A La Civette, la troisième génération reprend le flambeau

| mar, 28. avr. 2015
Carole Remy, Jean-Paul Glasson, Yves Geinoz et Huguette Geinoz
Tandis que la ville grandit et se transforme, le magasin de l’avenue de la Gare semble immuable. Au tour des petits-enfants d’y travailler. Charles et Germaine Glasson avaient remis autrefois les clefs à Jean-Paul, Huguette et Nicolas, qui les confient aujourd’hui à Yves et Carole.


Par Yann Guerchanik
Un pied A La Civette et l’on se trouve projeté ailleurs. Le regard tourbillonne, il s’accroche aux mille et un objets qui recouvrent les murs de cette caverne du tabac. On n’est bientôt plus très sûr du temps qu’il fait dehors. Ici, le temps s’est arrêté.
Derrière le comptoir sans âge, Yves Geinoz n’a que 37 ans. L’heure est au passage de flambeau au magasin de l’avenue de la Gare. Avec sa sœur Carole Remy, il remplace petit à petit sa mère Huguette et ses deux oncles Nicolas et Jean- Paul Glasson.
«Il ne reste qu’à se rendre chez le notaire», résume ce dernier. La Civette est ouverte septante-huit heures par semaine, Jean-Paul avait coutume d’en accomplir soixante, il en fait désormais une trentaine. «Je travaille encore, mais j’arrive à disparaître», glisse-t-il en souriant. A 66 ans, l’ancien syndic et conseiller national a définitivement largué les amarres des conseils et des commissions. «Encore juge au Tribunal de temps en temps et membre seulement du comité de l’Association des amis de Notre-Dame de Compassion.»

Une histoire de famille
Au magasin aussi, le temps était venu de ralentir la cadence. Il pense alors à son neveu et à sa nièce. La Civette est inscrite dans l’ADN de la famille. Ou plutôt les Civette. Celle que son grand-père Eugène avait achetée pour son père Charles se situait près du Tonnelier. «Dans ses souvenirs, mon père m’en parlait comme de La Civette d’en bas.»

* **Exercices**:
A. Répondez à ces questions sur l'article consacré à La Civette :
(i) Quel âge a Yves Geinoz ?
(ii) Combien d'heures par semaine La Civette est-elle ouverte ?
(iii) Près de quel endroit se trouvait la Civette qu'Eugène avait achetée pour Charles ?
B. Recopiez à l'identique le passage de l'article sur La Civette qui va de « Par Yann Guerchanik » jusqu'à « temps s’est arrêté. ».
Vous n'avez pas besoin des données pour répondre.

* **Extrait des données**:
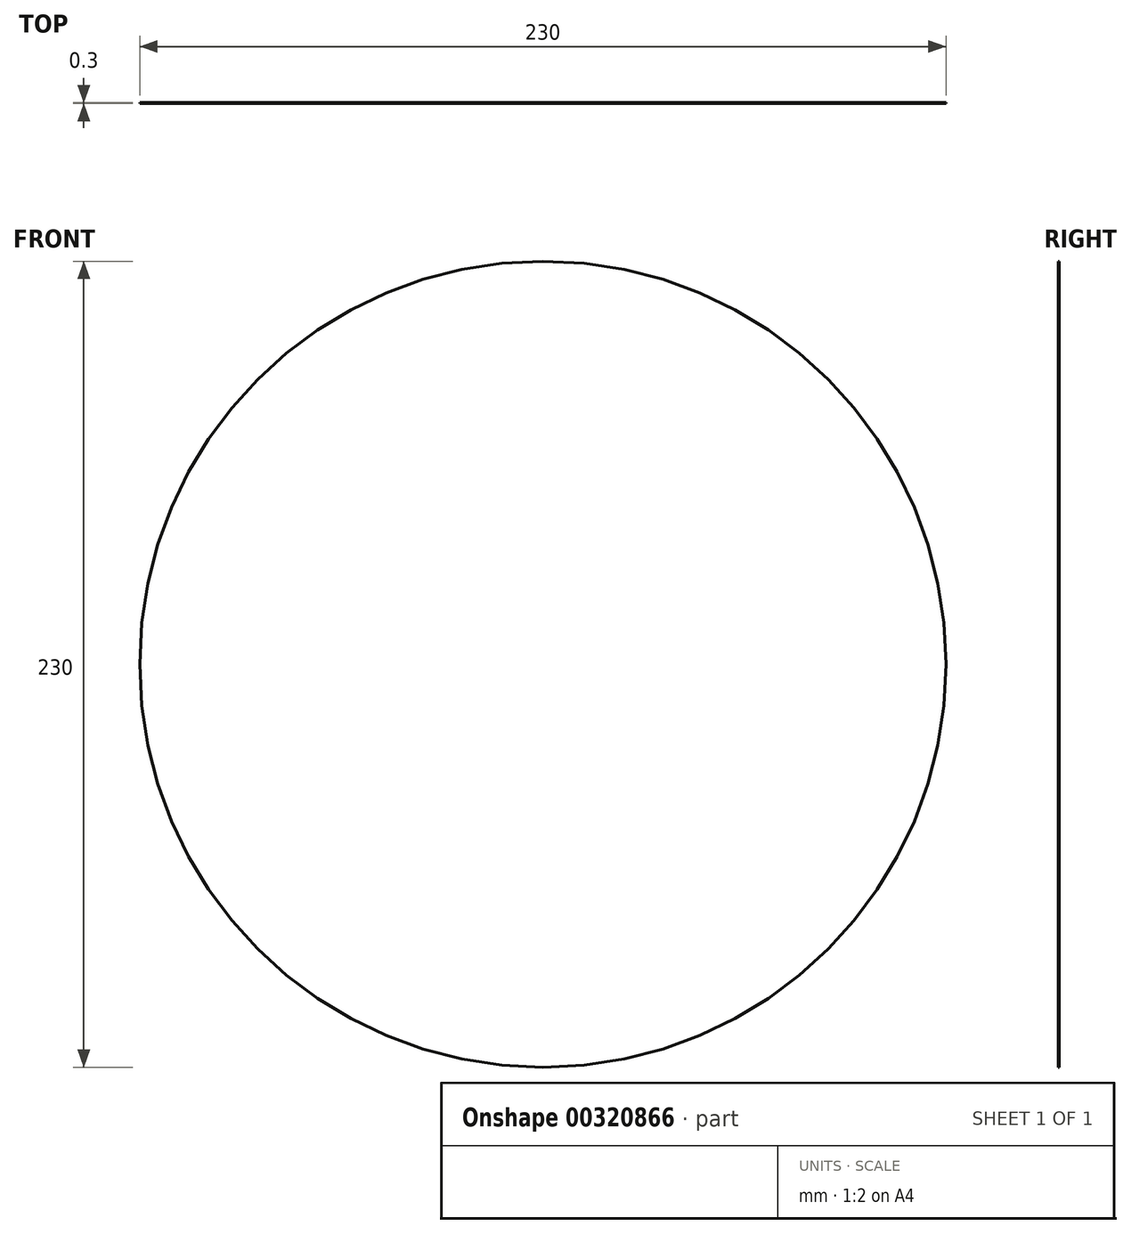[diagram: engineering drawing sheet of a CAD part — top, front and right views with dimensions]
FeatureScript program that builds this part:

* **Exercice corrigé**:
A.
(i) 37 ans.
(ii) Septante-huit heures.
(iii) Près du Tonnelier.

B.
Par Yann Guerchanik
Un pied A La Civette et l’on se trouve projeté ailleurs. Le regard tourbillonne, il s’accroche aux mille et un objets qui recouvrent les murs de cette caverne du tabac. On n’est bientôt plus très sûr du temps qu’il fait dehors. Ici, le temps s’est arrêté.